Monday, May 22, 2006

"Made in Los Angeles" - by Linda Anne Hoag


Los Angeles offers me back to myself
like a pupu platter at Don the Beachcomber,
enrobes me in succulent fat, rumaki style,
my spare rib Eve to her Adam.

Newly minted I prowl down Hollywood Boulevard
shop windows mirror me, decades loop and fold:
there, in Frederick's, a grave girl in a navy blue uniform
stares at garter belts and marabou mules,
in Larry Edmunds, cinematic synesthesia
sight of patchouli, smell of paisley.

Los Angeles is my family album
Cross Roads of the World slips photo corners
around my first kiss, at St. Thomas Episcopal,
a snapshot of an angel child with cardboard wings
tilts rakishly on an ink black page.

Los Angeles is my jewelry box
whose trays slip effortlessly over the drawers below.
At Crescent Heights, old Route 66, I open today's door
am deafened by the Starwood, shocked by risque puppets.
I slide into the Carmel movie theatre to sob at Old Yeller,
land at Vangie's Cafe, just in time
to fill the ketchup bottles at the end of my shift.

Los Angeles is my book of days
my pages so interleaved with hers
that we write over and over each other
a tale with a trick ending that fools us every time.

(For more on the Keep-a-Breast Silent Auction at the Acorn Gallery, see Edith Abeyta's blog, link at right.)

Jay took this picture of me --



I really like the photo -- especially the lighting -- yet I can read in my face how much had been going on in Pittsburgh the week before.

Jay is Jay Kevoian, a good friend of Linda's.

Taking down Intimate Geography

I just downloaded a couple of photos from the day we took down Intimate Geography. Here are Edith and Jennifer having a moment.


And here is a shot I took from the parking lot behind Avenue 50.

Friday, May 12, 2006

An interesting book and other distractions

Now that the show is down and the estate sale is over, I am finding other things to get involved with. An interesting book, to start with -- Landscape and Power edited by W.J.T. Mitchell, a collection of essays considering the relationship between landscape and its cultural/political context. I really enjoyed working on the shower curtain piece and I want to continue to consider related questions. On the home front, I interviewed a holistic gardener today to begin work on the yard. Driveway unfinished, front yard out of control, back yard a blank slate (the polite way of saying it). Still playing around with the storage unit and its contents, too. My goal is to sort things out a bit and get back to a bit of simplicity around here.

Thursday, May 11, 2006

The Great Unbinding, or Deconstructing Nanny

It is now ten days since I returned from Pittsburgh and the estate sale. What a process. Rosemary Dingle, an English lady with a troop of assistants, took over the sale and did a marvelous job at managing the chaos. "Full to overflowing" were her words for the house and its contents to be sold, even after I had cleared out all of the drawers and closets upstairs! Even though the sale went very well, as estate sales go, and I had no real second-thoughts about what I kept and what I got rid of, the experience was excruciating. I sat in the neighbors' kitchen most of the time and watched items pour out of the house -- furniture into trucks, afghans over shoulders, bags and bags of who knows what going who knows where. People were lined up all the way down the driveway and into the street by 7:30 a.m., waiting to be let in. Cars came and went and were parked for blocks around the otherwise sleepy neighborhood.
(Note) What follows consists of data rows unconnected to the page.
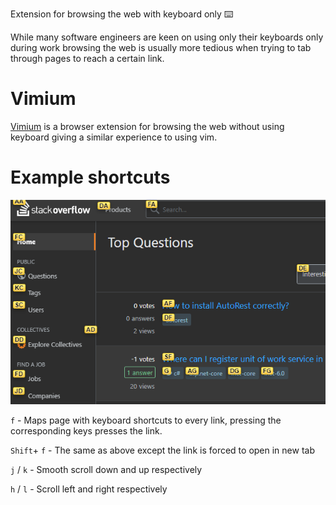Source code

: Extension for browsing the web with keyboard only ⌨️

While many software engineers are keen on using only their keyboards only during work browsing the web is usually more tedious when trying to tab through pages to reach a certain link.

# Vimium

[Vimium](https://github.com/philc/vimium) is a browser extension for browsing the web without using keyboard giving a similar experience to using vim.

# Example shortcuts

![alt text](images/vimium-example.png "Logo Title Text 1")

`f` - Maps page with keyboard shortcuts to every link, pressing the corresponding keys presses the link.

`Shift`+ `f` - The same as above except the link is forced to open in new tab

`j` / `k`  - Smooth scroll down and up respectively

`h` / `l` - Scroll left and right respectively 




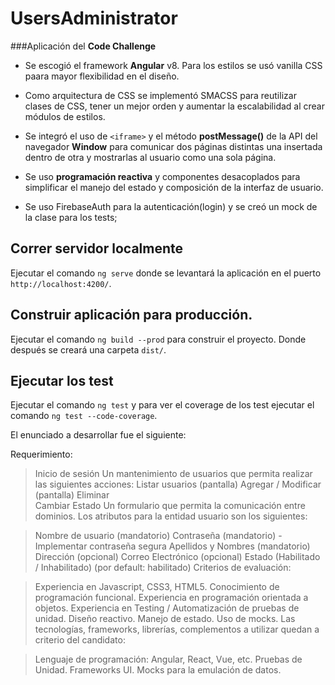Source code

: # UsersAdministrator

###Aplicación del **Code Challenge**

- Se escogió el framework **Angular** v8.
Para los estilos se usó vanilla CSS paara mayor flexibilidad en el diseño.

- Como arquitectura de CSS se implementó SMACSS para reutilizar clases de CSS, tener un mejor orden y aumentar la escalabilidad al crear módulos de estilos.

- Se integró el uso de `<iframe>` y el método **postMessage()** de la API del navegador **Window** para comunicar dos páginas distintas una  insertada dentro de otra  y mostrarlas al usuario como una sola página.

- Se uso **programación reactiva** y componentes desacoplados para simplificar el manejo del estado y composición de la interfaz de usuario.


- Se uso FirebaseAuth para la autenticación(login) y se creó un mock de la clase para los tests;

## Correr servidor localmente

Ejecutar el comando `ng serve` donde se levantará la aplicación en el puerto `http://localhost:4200/`.

## Construir aplicación para producción.

Ejecutar el comando `ng build --prod` para construir el proyecto. Donde después se creará una carpeta `dist/`.

## Ejecutar los test

Ejecutar el comando `ng test` y para ver el coverage de los test ejecutar el comando `ng test --code-coverage`.

El enunciado a desarrollar fue el siguiente:


Requerimiento:

>Inicio de sesión
Un mantenimiento de usuarios que permita realizar las siguientes acciones:
Listar usuarios  (pantalla)
Agregar / Modificar (pantalla)
Eliminar              
Cambiar Estado
Un formulario que permita la comunicación entre dominios.
Los atributos para la entidad usuario son los siguientes:

>Nombre de usuario                                        (mandatorio)
Contraseña                                                       (mandatorio) - Implementar contraseña segura
Apellidos y Nombres                                     (mandatorio)
Dirección                                                            (opcional)
Correo Electrónico                                         (opcional)
Estado (Habilitado / Inhabilitado)            (por default: habilitado)
Criterios de evaluación:

>Experiencia en Javascript, CSS3, HTML5.
Conocimiento de programación funcional.
Experiencia en programación orientada a objetos.
Experiencia en Testing / Automatización de pruebas de unidad.
Diseño reactivo.
Manejo de estado.
Uso de mocks.
Las tecnologías, frameworks, librerías, complementos a utilizar quedan a criterio del candidato:

>Lenguaje de programación: Angular, React, Vue, etc.
Pruebas de Unidad.
Frameworks UI.
Mocks para la emulación de datos.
One of the neighbors estimated that five hundred people went through the house, just the first day of the sale. Then many people came back on Sunday for another round. There were still things (mostly knicknacks) left at the end of the sale. Two thoughts hit me: one, the strangeness of seeing things go away that I had known my whole life; and two, how unpredictable it was to discover which objects held associations or memories. Neither of these qualities were in any way related to usefulness or attractiveness. Because I had been so deliberate and so thorough in sorting and thinking about the deacquisition process, I wasn't emotionally bothered by the "letting go" of things until I walked in after the last day of the sale and saw what hadn't sold, and what a mess it had all become. But the process continued, and the next person on the great chain of deacquistion quickly arrived, and his assistants loaded the rest of the stuff either onto a truck to go to flea markets or charity, or into garbage bags to be picked up at the curb. Now the house is empty. My attention has shifted to Public Storage here in Pasadena (where the movers delivered the things we chose to keep), and to the stacks of papers, photos and miscellaneous stuff piling up all over the house that I still need to organize. Our own house has been neglected for a year and a half due to the magnitude of dealing with the Pittsburgh house and I am now hoping to get the focus back to the present, and our surroundings back to simplicity.